[Text]

[OFB Cafe] Tuesday, Boris the Mayor, and Thomas the Rhymer

Timothy Butler tbutler at ofb.biz
Sun Aug 17 22:22:08 CDT 2008


Hi Terence,
	OK, I owe you a defense of Eliot. :-) Sorry for the delay.

> If any one person's enthusiasm can arouse a similar feeling in others
> (as my mentors have done in me) that is a great gift. I would love to
> have it, but recognise that loving something and being able to impart
> that love to others are two different things.

	Quite true. I have many poems in half written states, while I search  
for the words to make them actually work. I am on the quest for the  
objective correlative. After all, "a poem should not mean / But  
be." (Perhaps my second favorite 20th century poet hath now been  
quoted.)

> Thinking of Eliot and Swinburne- they really appear at first sight  
> (i.e.
> me, after a long day and some good Scotch) to be very different.
>
> I can enjoy Eliot for all sorts of reasons in many of his various  
> works
>  for extended periods, until I have to give up through sheer mental
> fatigue- there is so much there to understand and enjoy, and a lot of
> his writing demands a lot of effort to do so. (In parenthesis, so does
> Shakespere, Marlowe et al)

	True. Eliot is obviously more contemporary in language, though which  
language at any given moment may be up to question. "ΣιΒυλλα  
τἰ θελεις;" λεγεν, "αποθανειν  
θελω."Ελιας γινοσκεν πασαν γλοσσην.

> Swinburne, on the other hand, is much more accessible (at least to me,
> and probably for superficial reasons) for his emotion and superb lyric
> sense. However, I cannot him read for long, as it is a rich diet of
> (Devonshire clotted) cream and exotic images, exciting and challenging
> to visualise, rhythmic to the mind and tongue, before it becomes  
> cloying.

	I'll confess in the past Swinburne did not hold my attention, but I  
should return to him and give him another try. Often that helps. I  
have garnered a greater appreciate of over quoted poets such as Frost  
by giving them more time. "After Apple Picking," amongst others,  
resuscitated my view of him.

[/Text]
[Data for review]

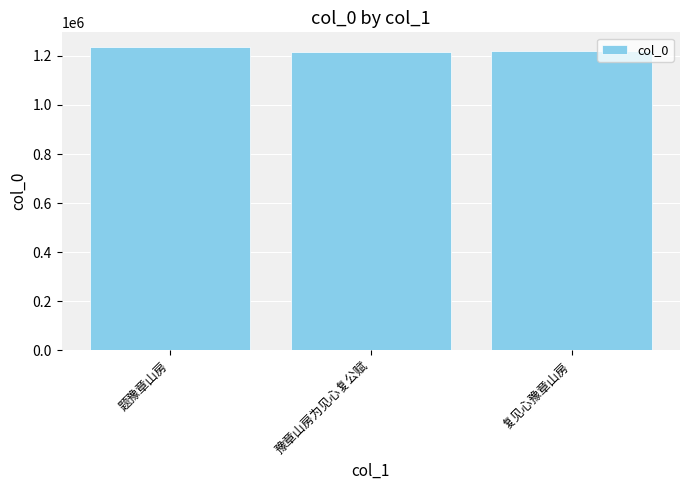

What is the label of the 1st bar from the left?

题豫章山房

[/Data for review]
[Data for review]

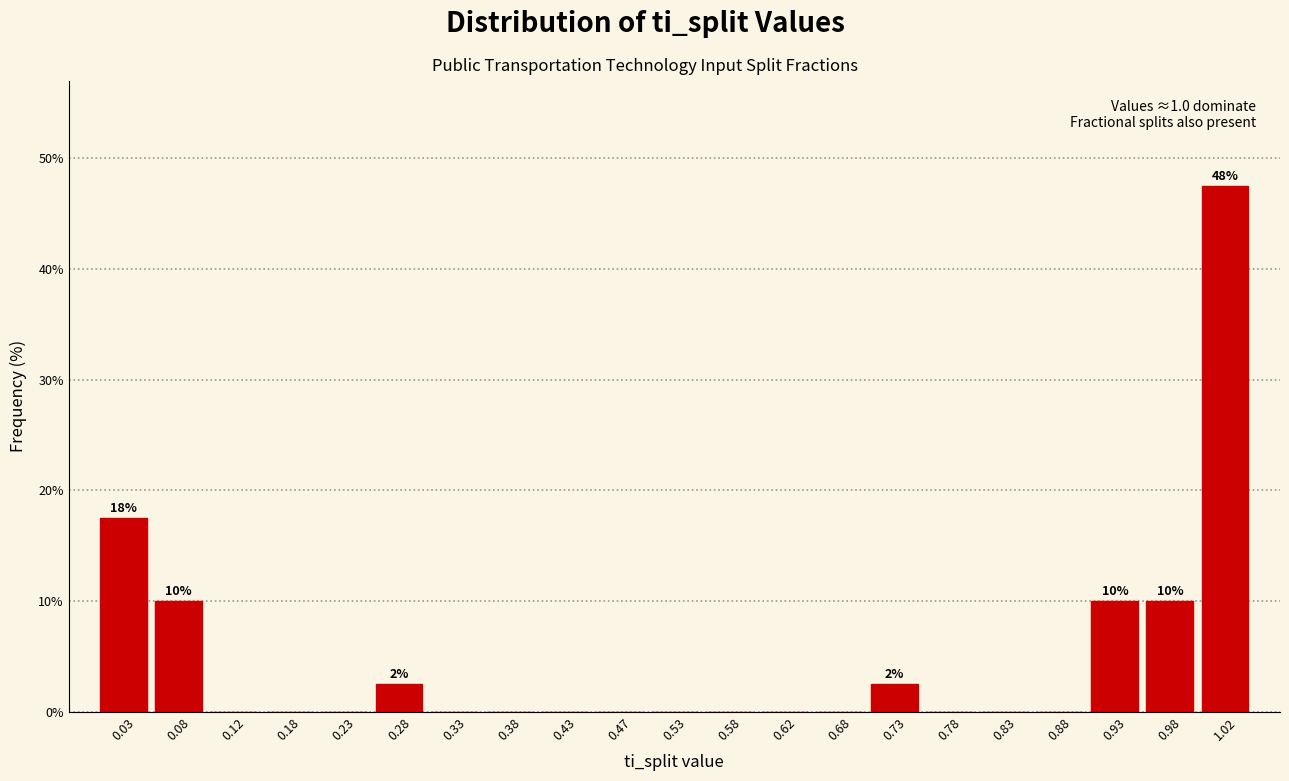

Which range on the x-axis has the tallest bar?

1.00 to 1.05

[/Data for review]

▸ **Problem to work on**:
Continue the email reply about Eliot and Swinburne, picking up after its final sentence rather than from the data.

▸ **Exercise response**:
> But, going back to my earlier point, are they really that different?
>
> Both engage the reader/listener (I read out loud to myself, and
> occasionally others), both challenge the one engaged, and involve
> him/her in a multi-level, multi-lingual, multi-cultural attempt at
> understanding "life, the universe, and everything".

	Hmm. An interesting point. I think the key distinction that I find  
with Eliot is that his poetry is radically different, encapsulating  
the feeling of the post-Great War era (such as I can place myself into  
it from a distance) better than anyone else. He ushers in modernist  
poetry, while -- unlike later modernists -- still serving as the  
"catalyst" (to borrow Eliot's own term) for tradition. I've yet to see  
another free form poet that continues to maintain a sense of meter as  
well as Eliot.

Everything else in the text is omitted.